Member of the Pennsylvania House of Representatives from the Delaware County district
- In office 1921–1922

Personal details
- Born: November 8, 1867 Upland, Pennsylvania
- Died: November 18, 1945 (aged 78) Chester, Pennsylvania
- Resting place: Chester Rural Cemetery, Chester, Pennsylvania
- Party: Republican

= John K. Hagerty =

American politician

John K. Hagerty (November 8, 1867 – November 18, 1945) was an American politician from Pennsylvania who served as a Republican member of the Pennsylvania House of Representatives for Delaware County from 1921 to 1922.

==Early life==
Hagerty was born in Upland, Pennsylvania. He worked as a machinist at the John Wetherill Manufacturing Company and as chief engineer and master mechanic at the Eddystone Manufacturing Company.

==Career==
Hagerty was elected to the Chester City Council and served from 1907 to 1918. He was the superintendent of Public Safety for Chester from 1914 to 1918 and school tax collector from 1918 to 1920.

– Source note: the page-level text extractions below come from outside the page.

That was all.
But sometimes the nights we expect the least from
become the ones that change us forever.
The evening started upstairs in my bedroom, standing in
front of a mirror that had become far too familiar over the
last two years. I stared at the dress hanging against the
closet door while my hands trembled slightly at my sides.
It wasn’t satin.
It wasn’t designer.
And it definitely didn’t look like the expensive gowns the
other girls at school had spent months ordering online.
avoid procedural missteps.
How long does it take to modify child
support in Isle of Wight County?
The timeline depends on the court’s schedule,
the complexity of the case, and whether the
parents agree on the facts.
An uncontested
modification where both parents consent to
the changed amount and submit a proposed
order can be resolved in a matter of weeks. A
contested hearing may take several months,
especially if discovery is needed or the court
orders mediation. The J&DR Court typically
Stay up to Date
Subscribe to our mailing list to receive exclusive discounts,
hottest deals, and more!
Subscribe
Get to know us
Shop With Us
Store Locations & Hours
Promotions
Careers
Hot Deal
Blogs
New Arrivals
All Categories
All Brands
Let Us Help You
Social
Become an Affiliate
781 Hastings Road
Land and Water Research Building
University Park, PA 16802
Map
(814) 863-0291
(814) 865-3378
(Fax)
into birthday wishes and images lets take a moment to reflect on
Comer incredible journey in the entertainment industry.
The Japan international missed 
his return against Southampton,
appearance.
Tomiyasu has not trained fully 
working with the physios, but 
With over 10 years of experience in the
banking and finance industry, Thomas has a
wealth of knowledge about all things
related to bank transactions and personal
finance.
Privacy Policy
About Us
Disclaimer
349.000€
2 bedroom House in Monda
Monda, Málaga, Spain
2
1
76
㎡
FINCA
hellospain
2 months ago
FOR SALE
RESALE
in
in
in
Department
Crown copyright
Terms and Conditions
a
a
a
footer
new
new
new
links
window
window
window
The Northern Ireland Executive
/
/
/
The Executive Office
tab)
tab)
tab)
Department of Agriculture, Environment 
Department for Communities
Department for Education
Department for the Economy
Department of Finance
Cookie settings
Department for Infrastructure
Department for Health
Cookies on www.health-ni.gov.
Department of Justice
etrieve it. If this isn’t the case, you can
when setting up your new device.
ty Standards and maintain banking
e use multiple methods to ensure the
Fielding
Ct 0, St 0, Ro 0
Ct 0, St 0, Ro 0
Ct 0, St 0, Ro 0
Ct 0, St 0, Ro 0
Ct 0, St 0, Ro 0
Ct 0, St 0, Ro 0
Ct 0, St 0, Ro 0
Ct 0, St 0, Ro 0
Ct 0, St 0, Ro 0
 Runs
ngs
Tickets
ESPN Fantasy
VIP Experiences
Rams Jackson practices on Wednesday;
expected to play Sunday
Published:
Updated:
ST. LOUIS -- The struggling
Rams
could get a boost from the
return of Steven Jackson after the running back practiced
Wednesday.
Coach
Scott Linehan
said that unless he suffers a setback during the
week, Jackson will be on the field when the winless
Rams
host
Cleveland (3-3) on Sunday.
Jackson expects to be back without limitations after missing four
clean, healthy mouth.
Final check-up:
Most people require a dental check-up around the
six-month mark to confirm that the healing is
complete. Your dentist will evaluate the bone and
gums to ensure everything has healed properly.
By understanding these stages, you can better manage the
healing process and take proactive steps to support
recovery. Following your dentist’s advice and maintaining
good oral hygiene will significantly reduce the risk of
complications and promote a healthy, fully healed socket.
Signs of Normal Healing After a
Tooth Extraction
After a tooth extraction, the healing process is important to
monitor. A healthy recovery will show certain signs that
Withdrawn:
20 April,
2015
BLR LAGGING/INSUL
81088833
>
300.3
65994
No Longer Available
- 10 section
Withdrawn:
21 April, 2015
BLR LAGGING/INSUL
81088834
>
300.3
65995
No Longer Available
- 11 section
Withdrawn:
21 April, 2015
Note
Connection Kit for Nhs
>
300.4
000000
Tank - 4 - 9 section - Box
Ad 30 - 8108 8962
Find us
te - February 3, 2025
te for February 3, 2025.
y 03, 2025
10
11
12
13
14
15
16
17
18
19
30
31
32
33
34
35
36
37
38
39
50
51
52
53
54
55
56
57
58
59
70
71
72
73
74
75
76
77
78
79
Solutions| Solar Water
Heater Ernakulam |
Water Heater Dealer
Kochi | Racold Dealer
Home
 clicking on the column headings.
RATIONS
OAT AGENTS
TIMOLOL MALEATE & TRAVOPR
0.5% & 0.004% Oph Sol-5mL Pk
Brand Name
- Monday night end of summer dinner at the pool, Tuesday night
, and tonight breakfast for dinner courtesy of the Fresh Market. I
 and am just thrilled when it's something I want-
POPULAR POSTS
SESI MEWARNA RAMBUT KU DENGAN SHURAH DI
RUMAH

Hagerty was elected to the Pennsylvania House of Representatives for Delaware County and served from 1921 to 1922. He was not a candidate for reelection for the 1923 House term.

He served as postmaster for the United States Postal Service for the Chester post office from 1923 to 1935.

He died in Chester, Pennsylvania, and is interred at the Chester Rural Cemetery.